## WORK ITEM A
What kind of LED does the passage on lime LEDs in fixture design say the lime LED is?

*** Opening PASSAGE PROVIDED ***

LED Fixture Design – Why Lime LEDs?

A common trend in fixture design among LED lighting fixtures targeted at the entertainment lighting market is the inclusion of a lime LED. The lime LED is a blue pump phosphor converted LED which results in a broadband emission. This broadband characteristic is typically avoided by most LED buyers, who are interested in producing products with a wide gamut and high maximum saturation. However, for the goal of improving color rendering, broadband LEDs are critical. In this blog post I provide several renderings which represent different types of lighting fixtures. In these renderings you will see that the fixtures which include lime LEDs, among other colors, have dramatically better color rendering than their counterparts.

Fig. 1 – Illumination spectra for 5 simulated lighting fixtures and control settings.

What makes the addition of a lime LED so impactful in theatrical lighting fixtures? And why lime? Why not mint, or amber, or a broadband cyan? The answer is due partly because of commercial availability of these lime LEDs but there are important colorimetric factors as well.

In the early days of LED fixtures coming into the entertainment market, many devices only used red, green, and blue LEDs. There is a certain amount of intuition towards this; color is three dimensional, and we have three cone types in our eyes. Display devices had been operating in color for years using red, green, and blue phosphors or a range of color filters. Where the observer is looking directly at the light source, three primaries is just enough to create a wide range of colors for the viewer and those colors can look as real or as vivid as looking at some objects themselves. Three LEDs could therefore be enough to provide a wide range of color options for lighting designers AND the colors should look as good as any monitor or television. However, there is a key difference between displays and the illumination of objects or a stage.

In the case of illuminating different objects, the observer is not directly looking at the illumination but rather they are looking at the colors produced by the interaction of the illumination and some reflectance properties. The color that the observer sees can be estimated by understanding the color sensitivities of their retina, AND the reflection of some of the light from the illumination. The objects’ reflective properties are critical to producing color in this scenario. In the case of a modern display, the observer is directly viewing the illumination from the color filter array or OLED matrix and there is no object reflectance to be concerned about. In order to quantify the performance of different light sources, then, we must use a metric which includes some quantification of how different objects reflect light and the resulting appearance when illuminated by different sources.

Color Rendering Index

Lighting designers and consumers have known for years that they must compare the appearance of different objects in order to evaluate lighting quality. The CIE CRI metric was initially designed to solve this problem by averaging the color difference of 8 color samples illuminated by a test and a reference source. The reference source is selected to be the black body radiator or daylight spectrum with the same correlated color temperature (CCT) as the test illuminant. Later analysis showed that for a large range of illuminant spectrums (58 tested) just 5 of these color samples can be effectively calculate the Ra metric (colloquially, the CRI score)1. As colorimetry has advanced and new light sources with dramatically different spectra have become available CRI has become outdated and the CIE itself no longer recommends its use2.

*** Closing PASSAGE PROVIDED ***
*** Opening INPUT DATA ***

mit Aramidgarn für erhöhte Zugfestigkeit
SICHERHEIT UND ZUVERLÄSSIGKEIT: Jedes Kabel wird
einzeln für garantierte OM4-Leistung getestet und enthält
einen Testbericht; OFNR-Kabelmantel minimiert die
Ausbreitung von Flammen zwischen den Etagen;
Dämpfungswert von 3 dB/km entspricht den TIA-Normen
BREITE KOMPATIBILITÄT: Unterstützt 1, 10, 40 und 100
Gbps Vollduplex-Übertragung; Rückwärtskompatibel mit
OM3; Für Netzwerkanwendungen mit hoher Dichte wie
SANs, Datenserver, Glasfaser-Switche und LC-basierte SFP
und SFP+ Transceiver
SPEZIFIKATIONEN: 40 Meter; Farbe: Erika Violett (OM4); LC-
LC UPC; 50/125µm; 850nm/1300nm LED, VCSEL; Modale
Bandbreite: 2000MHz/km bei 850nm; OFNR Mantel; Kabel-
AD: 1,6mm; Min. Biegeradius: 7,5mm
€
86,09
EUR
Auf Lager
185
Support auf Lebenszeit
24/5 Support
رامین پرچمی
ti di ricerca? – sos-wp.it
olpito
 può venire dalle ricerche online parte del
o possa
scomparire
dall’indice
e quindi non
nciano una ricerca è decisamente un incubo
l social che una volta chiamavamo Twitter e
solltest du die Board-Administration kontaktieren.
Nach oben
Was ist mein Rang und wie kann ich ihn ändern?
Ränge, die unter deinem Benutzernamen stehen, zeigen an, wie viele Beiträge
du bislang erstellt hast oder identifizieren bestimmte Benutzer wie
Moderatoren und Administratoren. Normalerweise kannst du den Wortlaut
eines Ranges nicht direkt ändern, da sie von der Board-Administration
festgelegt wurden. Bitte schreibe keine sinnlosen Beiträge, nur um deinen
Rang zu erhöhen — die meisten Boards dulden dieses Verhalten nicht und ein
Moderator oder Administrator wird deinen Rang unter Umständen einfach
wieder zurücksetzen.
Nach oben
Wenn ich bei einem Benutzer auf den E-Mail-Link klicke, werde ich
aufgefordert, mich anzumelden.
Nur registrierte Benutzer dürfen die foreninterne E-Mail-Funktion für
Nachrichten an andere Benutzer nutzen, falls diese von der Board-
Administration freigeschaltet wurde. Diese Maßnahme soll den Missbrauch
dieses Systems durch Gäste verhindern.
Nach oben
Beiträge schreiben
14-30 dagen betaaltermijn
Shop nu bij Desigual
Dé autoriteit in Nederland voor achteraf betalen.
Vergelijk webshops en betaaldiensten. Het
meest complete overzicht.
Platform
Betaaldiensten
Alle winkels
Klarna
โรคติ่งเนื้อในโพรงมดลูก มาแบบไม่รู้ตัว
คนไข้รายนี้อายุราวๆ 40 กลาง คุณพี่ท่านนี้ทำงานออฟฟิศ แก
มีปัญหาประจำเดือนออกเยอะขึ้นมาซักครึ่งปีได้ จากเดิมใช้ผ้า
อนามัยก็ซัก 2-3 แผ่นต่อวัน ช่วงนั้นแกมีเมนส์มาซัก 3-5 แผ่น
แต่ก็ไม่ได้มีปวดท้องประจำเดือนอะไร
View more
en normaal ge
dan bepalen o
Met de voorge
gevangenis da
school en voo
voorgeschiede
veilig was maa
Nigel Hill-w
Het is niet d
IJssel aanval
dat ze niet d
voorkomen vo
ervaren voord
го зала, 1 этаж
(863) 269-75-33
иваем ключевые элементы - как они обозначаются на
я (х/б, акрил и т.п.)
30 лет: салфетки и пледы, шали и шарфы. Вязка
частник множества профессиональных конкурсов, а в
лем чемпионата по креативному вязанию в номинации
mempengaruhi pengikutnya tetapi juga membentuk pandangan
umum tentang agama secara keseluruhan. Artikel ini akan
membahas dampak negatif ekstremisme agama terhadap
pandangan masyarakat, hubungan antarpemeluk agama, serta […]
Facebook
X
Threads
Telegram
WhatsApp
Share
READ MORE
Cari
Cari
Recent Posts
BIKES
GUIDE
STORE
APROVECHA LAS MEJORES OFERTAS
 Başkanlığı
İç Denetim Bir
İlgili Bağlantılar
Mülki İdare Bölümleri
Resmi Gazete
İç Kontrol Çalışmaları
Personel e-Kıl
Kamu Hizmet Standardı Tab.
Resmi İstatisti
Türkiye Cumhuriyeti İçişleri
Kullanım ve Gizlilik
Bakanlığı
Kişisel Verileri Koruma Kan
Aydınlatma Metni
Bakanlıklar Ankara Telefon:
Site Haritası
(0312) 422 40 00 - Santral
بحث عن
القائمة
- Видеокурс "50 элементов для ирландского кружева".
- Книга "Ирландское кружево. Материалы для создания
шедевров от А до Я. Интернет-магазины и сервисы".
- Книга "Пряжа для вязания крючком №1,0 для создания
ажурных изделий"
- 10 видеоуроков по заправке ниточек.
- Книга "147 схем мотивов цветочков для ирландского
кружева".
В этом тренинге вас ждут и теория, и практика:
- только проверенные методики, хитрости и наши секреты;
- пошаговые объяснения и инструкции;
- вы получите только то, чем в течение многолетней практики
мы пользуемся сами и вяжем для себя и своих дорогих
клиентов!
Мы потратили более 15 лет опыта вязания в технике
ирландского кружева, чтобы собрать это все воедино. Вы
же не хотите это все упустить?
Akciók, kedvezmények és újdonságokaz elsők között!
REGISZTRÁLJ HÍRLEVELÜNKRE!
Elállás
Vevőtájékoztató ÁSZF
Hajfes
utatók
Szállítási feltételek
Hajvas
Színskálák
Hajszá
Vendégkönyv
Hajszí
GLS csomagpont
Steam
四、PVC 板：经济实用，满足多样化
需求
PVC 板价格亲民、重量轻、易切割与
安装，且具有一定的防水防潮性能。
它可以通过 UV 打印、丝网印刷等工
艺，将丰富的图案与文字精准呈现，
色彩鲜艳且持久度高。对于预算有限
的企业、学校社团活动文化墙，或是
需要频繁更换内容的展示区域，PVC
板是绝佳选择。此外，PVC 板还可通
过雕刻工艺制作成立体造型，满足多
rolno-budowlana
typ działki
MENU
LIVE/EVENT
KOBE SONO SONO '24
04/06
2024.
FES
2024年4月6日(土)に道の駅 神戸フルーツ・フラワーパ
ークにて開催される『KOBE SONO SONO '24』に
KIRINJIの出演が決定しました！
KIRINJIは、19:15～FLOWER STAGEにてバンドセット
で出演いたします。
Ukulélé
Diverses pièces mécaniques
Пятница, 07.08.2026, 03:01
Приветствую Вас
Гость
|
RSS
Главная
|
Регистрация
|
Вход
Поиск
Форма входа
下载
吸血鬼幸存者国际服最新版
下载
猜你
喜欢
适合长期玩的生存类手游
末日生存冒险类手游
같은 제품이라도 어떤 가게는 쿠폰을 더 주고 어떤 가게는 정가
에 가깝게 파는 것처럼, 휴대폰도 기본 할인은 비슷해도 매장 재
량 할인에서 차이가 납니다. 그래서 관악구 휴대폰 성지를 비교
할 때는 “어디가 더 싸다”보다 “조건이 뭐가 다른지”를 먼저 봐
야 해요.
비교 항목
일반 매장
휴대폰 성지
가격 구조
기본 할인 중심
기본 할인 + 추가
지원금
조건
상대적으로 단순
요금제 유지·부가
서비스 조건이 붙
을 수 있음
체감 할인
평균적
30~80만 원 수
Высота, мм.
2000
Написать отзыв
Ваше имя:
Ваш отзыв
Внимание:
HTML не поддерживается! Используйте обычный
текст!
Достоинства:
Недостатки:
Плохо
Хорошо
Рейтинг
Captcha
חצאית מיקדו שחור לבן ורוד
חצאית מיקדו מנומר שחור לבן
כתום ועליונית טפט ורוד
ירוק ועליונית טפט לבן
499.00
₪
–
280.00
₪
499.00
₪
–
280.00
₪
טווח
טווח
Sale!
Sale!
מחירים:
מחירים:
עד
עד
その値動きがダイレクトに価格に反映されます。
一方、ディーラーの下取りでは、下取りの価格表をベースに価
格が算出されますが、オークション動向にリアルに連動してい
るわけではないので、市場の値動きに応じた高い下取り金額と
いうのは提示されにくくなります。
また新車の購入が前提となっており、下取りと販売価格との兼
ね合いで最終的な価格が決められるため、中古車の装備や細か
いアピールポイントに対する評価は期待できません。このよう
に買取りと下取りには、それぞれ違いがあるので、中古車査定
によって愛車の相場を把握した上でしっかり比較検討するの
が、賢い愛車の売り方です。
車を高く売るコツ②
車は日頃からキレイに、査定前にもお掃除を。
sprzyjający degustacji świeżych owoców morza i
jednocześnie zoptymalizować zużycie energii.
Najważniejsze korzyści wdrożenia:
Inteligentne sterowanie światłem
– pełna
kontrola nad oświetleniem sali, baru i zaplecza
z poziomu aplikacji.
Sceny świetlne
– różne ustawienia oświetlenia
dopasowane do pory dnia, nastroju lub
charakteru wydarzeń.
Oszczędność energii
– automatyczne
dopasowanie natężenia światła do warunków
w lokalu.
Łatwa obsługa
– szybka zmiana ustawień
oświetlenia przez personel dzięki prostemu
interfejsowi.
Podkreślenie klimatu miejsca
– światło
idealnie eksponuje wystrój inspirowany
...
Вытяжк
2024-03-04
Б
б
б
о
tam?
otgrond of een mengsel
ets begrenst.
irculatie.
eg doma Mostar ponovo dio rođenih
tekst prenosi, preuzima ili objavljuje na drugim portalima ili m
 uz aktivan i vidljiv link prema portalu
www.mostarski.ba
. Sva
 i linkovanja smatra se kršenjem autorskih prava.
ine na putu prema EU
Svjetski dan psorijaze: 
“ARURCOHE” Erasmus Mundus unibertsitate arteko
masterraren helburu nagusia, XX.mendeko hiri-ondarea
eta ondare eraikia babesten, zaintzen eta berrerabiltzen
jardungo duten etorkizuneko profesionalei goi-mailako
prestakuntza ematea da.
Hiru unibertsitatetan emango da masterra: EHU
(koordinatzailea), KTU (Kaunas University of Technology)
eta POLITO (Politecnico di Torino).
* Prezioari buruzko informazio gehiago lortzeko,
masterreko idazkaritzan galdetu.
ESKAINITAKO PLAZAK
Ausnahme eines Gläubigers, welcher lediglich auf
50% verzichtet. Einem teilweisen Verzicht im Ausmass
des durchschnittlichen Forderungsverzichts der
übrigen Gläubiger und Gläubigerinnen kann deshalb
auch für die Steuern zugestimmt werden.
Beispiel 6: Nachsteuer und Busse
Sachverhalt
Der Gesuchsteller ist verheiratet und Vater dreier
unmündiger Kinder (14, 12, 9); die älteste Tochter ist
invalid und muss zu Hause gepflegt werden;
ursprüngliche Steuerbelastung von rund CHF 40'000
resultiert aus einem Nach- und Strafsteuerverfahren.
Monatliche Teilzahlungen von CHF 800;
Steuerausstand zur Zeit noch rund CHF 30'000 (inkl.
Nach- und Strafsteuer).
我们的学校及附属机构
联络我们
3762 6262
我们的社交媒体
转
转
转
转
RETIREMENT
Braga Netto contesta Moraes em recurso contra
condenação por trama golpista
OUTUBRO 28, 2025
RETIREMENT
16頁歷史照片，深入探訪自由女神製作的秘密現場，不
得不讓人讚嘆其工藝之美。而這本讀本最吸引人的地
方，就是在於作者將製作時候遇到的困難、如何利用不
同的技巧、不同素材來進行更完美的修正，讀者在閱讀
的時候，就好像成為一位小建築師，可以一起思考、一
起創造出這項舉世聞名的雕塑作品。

*** Closing INPUT DATA ***

## WORK ITEM B
Copy out the lines of the records from the first line through the line containing "LC UPC; 50/125µm;", including both of those lines.

## TASK ANSWER A
The lime LED is a blue pump phosphor converted LED.

## TASK ANSWER B
mit Aramidgarn für erhöhte Zugfestigkeit
SICHERHEIT UND ZUVERLÄSSIGKEIT: Jedes Kabel wird
einzeln für garantierte OM4-Leistung getestet und enthält
einen Testbericht; OFNR-Kabelmantel minimiert die
Ausbreitung von Flammen zwischen den Etagen;
Dämpfungswert von 3 dB/km entspricht den TIA-Normen
BREITE KOMPATIBILITÄT: Unterstützt 1, 10, 40 und 100
Gbps Vollduplex-Übertragung; Rückwärtskompatibel mit
OM3; Für Netzwerkanwendungen mit hoher Dichte wie
SANs, Datenserver, Glasfaser-Switche und LC-basierte SFP
und SFP+ Transceiver
SPEZIFIKATIONEN: 40 Meter; Farbe: Erika Violett (OM4); LC-
LC UPC; 50/125µm; 850nm/1300nm LED, VCSEL; Modale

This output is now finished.